I know that Sen. Marco Rubio (R‑FL) is running for President, and the natural inclination is to speak as if he will personally transform things. But the higher education reforms laid out in his recent Des Moines Register op‐ed — not just his repeated use of “I” to say who will make the reforms — lend credence to the concern that, rather than getting government out of college funding and out of the way, he will retain, even if in some possibly improved form, federal control.
Rubio starts off on a good note, saying that, “I will reform our accreditation system to welcome low‐cost, innovative higher education providers, which are currently being blocked by the existing institutions that control accreditation.” That’s a fine inclination, but keep in mind that the accreditation clot is primarily a symptom or an insidious root disease: federal student aid. The main reason accreditation is de facto required is that it is needed to get access to Pell Grants, federal student loans, etc. And, of course, the price of not having access to those things is a gigantic competitive disadvantage.

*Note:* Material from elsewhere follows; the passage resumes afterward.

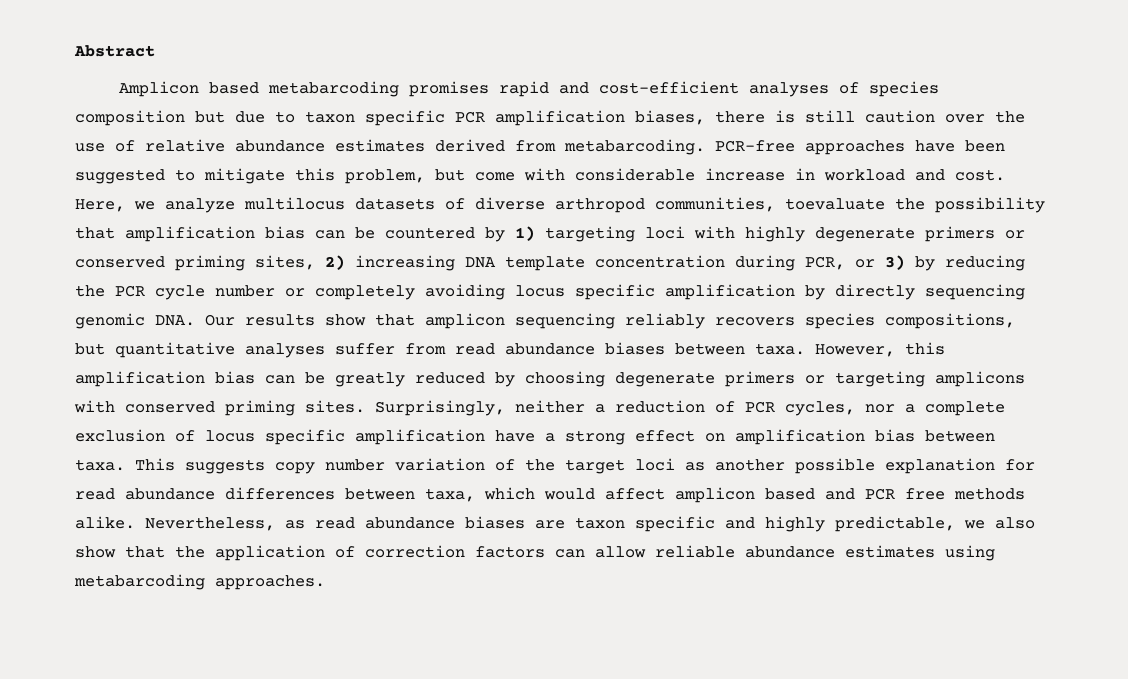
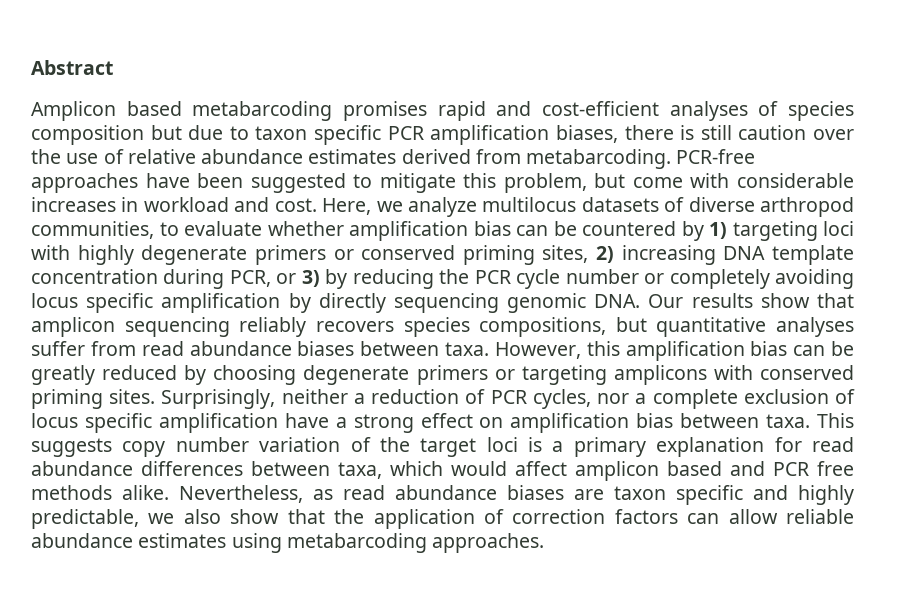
[705,168,785,181] increase -> [31,197,116,212] increases
[785,197,1045,213] [75,227,115,239] toevaluate the possibility that -> [159,221,344,236] to evaluate whether
[685,458,875,474] as another possible -> [528,437,646,457] is a primary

It is the next two paragraphs that really fire my fear neurons, both with how autocratic they sound, and more importantly, what Rubio proposes to do…or not do:
Next, I will help students and families earn the right degree at the right price from the right institution for them. I’ll require schools to tell students how much they can expect to earn with a given degree before they take out the loans to pay for it. I will open financial aid programs that allow working students to go to school at night, online, and on weekends. I will make career and vocational education more widespread, even allowing high school students like those President Obama will be speaking to today to graduate with a certification to instantly enter a good‐paying career.
I will create new alternatives to student loans. I will also tie traditional loan repayment to each graduate’s income, enabling those who earn more to pay back their loans faster and those who earn less to make smaller payments over a longer period of time. This will dramatically reduce the financial risks of earning a degree.
The constant use of “I” belies the fact that a president is not given the power to do any of these things unilaterally. (Of course, the Constitution doesn’t empower the feds to do any of these things at all.) This is especially concerning given how happy the current POTUS has been to skip the legislative process and just coerce his preferred policies.
From a policy perspective, the biggest, most billowy red flag is that Rubio does not even mention eliminating, or at least substantially reducing, federal student aid. Heck, it appears he might expand it. But federal student aid is absolutely the primary problem in higher ed!
Income‐share agreements — likely one of his “new alternatives” — would be better than traditional student loans, especially for repayment, with a graduate paying back a percentage of earnings rather than a uniform monthly installment regardless of her income. But if the ISA were to come through government, especially without concern for a student’s ability and desire to handle a meaningful, rigorous program — the case with federal loans — it would still fuel massive overconsumption of higher ed, resulting in continued completion debacles, credential inflation, etc. Same goes for income‐based repayment of loans. Oh, and skyrocketing prices would keep on rising.
How about requiring schools to tell students how much they can expect to earn from a degree?
First, lots of information along these lines already exists but appears to be readily ignored. Conceivably, though, having schools report such figures directly to prospective students will get them to pay more attention. That said, to obtain the information schools will either have to survey their alums, by major, every year, almost guaranteeing a lot of nonresponse, or Washington will have to collect the info, a potentially troubling privacy invasion, especially for students who did not use federal aid. Perhaps most important, average performance for previous grads will not necessarily equal performance for any individual, future graduate. And the outcome for any school will likely have a lot more to do with the quality of its students than what the school itself does.
Post‐secondary education needs to be loosened up so it can much more effectively meet rapidly changing needs. But massive federal subsidies underlie most of higher ed’s problems, and Rubio does not appear to seriously target them.